>>>>>

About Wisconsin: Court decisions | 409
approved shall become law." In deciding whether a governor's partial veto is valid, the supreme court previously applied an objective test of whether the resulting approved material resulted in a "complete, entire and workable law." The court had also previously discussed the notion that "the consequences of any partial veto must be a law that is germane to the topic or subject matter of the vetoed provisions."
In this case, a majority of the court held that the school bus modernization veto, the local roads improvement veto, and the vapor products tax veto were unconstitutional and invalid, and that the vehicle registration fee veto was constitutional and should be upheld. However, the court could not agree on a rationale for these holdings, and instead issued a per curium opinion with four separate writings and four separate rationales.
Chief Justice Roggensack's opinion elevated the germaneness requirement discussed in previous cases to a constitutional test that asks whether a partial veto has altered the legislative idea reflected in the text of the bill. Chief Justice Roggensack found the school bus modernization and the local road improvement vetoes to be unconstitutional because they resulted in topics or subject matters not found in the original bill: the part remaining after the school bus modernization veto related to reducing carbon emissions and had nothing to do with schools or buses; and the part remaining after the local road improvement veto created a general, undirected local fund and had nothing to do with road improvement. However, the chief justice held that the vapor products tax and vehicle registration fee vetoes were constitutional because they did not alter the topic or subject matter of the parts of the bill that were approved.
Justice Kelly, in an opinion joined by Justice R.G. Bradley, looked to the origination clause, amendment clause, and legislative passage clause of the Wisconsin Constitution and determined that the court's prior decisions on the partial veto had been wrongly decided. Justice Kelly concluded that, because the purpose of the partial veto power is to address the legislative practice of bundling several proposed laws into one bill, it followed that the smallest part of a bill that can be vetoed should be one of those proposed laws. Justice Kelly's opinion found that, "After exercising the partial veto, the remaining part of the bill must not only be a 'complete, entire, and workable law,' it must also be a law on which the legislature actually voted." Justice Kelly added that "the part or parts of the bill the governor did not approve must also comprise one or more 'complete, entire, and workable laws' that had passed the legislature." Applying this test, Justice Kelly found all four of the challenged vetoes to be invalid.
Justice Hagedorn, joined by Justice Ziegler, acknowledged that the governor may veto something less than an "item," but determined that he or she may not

<<<<<

▶ **Problem statement**: Each line of the data above is to be duplicated exactly.

▶ **Expected answer**:
About Wisconsin: Court decisions | 409
approved shall become law." In deciding whether a governor's partial veto is valid, the supreme court previously applied an objective test of whether the resulting approved material resulted in a "complete, entire and workable law." The court had also previously discussed the notion that "the consequences of any partial veto must be a law that is germane to the topic or subject matter of the vetoed provisions."
In this case, a majority of the court held that the school bus modernization veto, the local roads improvement veto, and the vapor products tax veto were unconstitutional and invalid, and that the vehicle registration fee veto was constitutional and should be upheld. However, the court could not agree on a rationale for these holdings, and instead issued a per curium opinion with four separate writings and four separate rationales.
Chief Justice Roggensack's opinion elevated the germaneness requirement discussed in previous cases to a constitutional test that asks whether a partial veto has altered the legislative idea reflected in the text of the bill. Chief Justice Roggensack found the school bus modernization and the local road improvement vetoes to be unconstitutional because they resulted in topics or subject matters not found in the original bill: the part remaining after the school bus modernization veto related to reducing carbon emissions and had nothing to do with schools or buses; and the part remaining after the local road improvement veto created a general, undirected local fund and had nothing to do with road improvement. However, the chief justice held that the vapor products tax and vehicle registration fee vetoes were constitutional because they did not alter the topic or subject matter of the parts of the bill that were approved.
Justice Kelly, in an opinion joined by Justice R.G. Bradley, looked to the origination clause, amendment clause, and legislative passage clause of the Wisconsin Constitution and determined that the court's prior decisions on the partial veto had been wrongly decided. Justice Kelly concluded that, because the purpose of the partial veto power is to address the legislative practice of bundling several proposed laws into one bill, it followed that the smallest part of a bill that can be vetoed should be one of those proposed laws. Justice Kelly's opinion found that, "After exercising the partial veto, the remaining part of the bill must not only be a 'complete, entire, and workable law,' it must also be a law on which the legislature actually voted." Justice Kelly added that "the part or parts of the bill the governor did not approve must also comprise one or more 'complete, entire, and workable laws' that had passed the legislature." Applying this test, Justice Kelly found all four of the challenged vetoes to be invalid.
Justice Hagedorn, joined by Justice Ziegler, acknowledged that the governor may veto something less than an "item," but determined that he or she may not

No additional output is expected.